| Task description |
When writing out the entries below, keep only the lines from the line with "chwertiges Material" to the line with "s výhodným úročením.", both included, exactly as they are, and leave the pictures aside.

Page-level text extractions
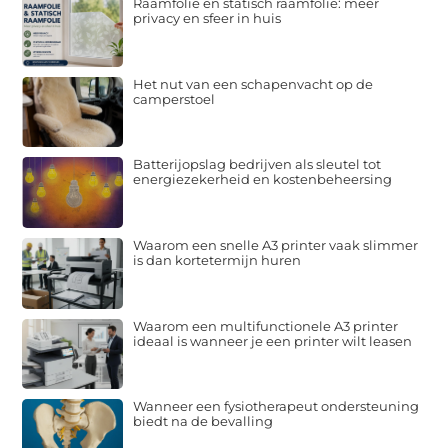
Raamfolie en statisch raamfolie: meer
privacy en sfeer in huis
Het nut van een schapenvacht op de
camperstoel
Batterijopslag bedrijven als sleutel tot
energiezekerheid en kostenbeheersing
Waarom een snelle A3 printer vaak slimmer
is dan kortetermijn huren
Waarom een multifunctionele A3 printer
ideaal is wanneer je een printer wilt leasen
Wanneer een fysiotherapeut ondersteuning
biedt na de bevalling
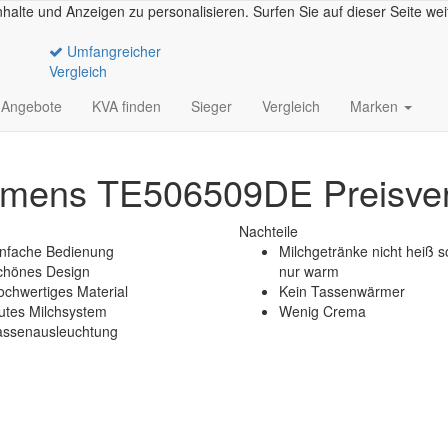
halte und Anzeigen zu personalisieren. Surfen Sie auf dieser Seite we
Umfangreicher
Vergleich
Angebote
KVA finden
Sieger
Vergleich
Marken
emens TE506509DE Preisver
Nachteile
infache Bedienung
Milchgetränke nicht heiß 
chönes Design
nur warm
chwertiges Material
Kein Tassenwärmer
utes Milchsystem
Wenig Crema
assenausleuchtung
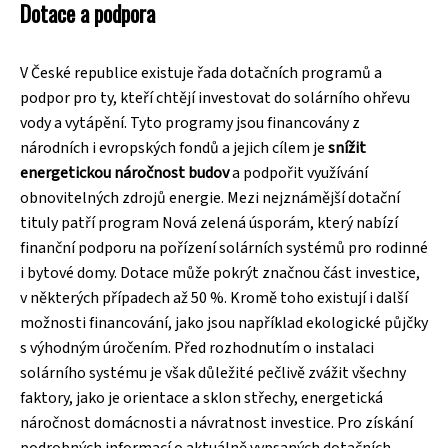
Dotace a podpora
V České republice existuje řada dotačních programů a
podpor pro ty, kteří chtějí investovat do solárního ohřevu
vody a vytápění. Tyto programy jsou financovány z
národních i evropských fondů a jejich cílem je
snížit
energetickou náročnost budov
a podpořit využívání
obnovitelných zdrojů energie. Mezi nejznámější dotační
tituly patří program Nová zelená úsporám, který nabízí
finanční podporu na pořízení solárních systémů pro rodinné
i bytové domy. Dotace může pokrýt značnou část investice,
v některých případech až 50 %. Kromě toho existují i další
možnosti financování, jako jsou například ekologické půjčky
s výhodným úročením. Před rozhodnutím o instalaci
solárního systému je však důležité pečlivě zvážit všechny
faktory, jako je orientace a sklon střechy, energetická
náročnost domácnosti a návratnost investice. Pro získání
podrobných informací o aktuálně vypsaných dotačních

| Expected answer |
chwertiges Material
Kein Tassenwärmer
utes Milchsystem
Wenig Crema
assenausleuchtung
Dotace a podpora
V České republice existuje řada dotačních programů a
podpor pro ty, kteří chtějí investovat do solárního ohřevu
vody a vytápění. Tyto programy jsou financovány z
národních i evropských fondů a jejich cílem je
snížit
energetickou náročnost budov
a podpořit využívání
obnovitelných zdrojů energie. Mezi nejznámější dotační
tituly patří program Nová zelená úsporám, který nabízí
finanční podporu na pořízení solárních systémů pro rodinné
i bytové domy. Dotace může pokrýt značnou část investice,
v některých případech až 50 %. Kromě toho existují i další
možnosti financování, jako jsou například ekologické půjčky
s výhodným úročením. Před rozhodnutím o instalaci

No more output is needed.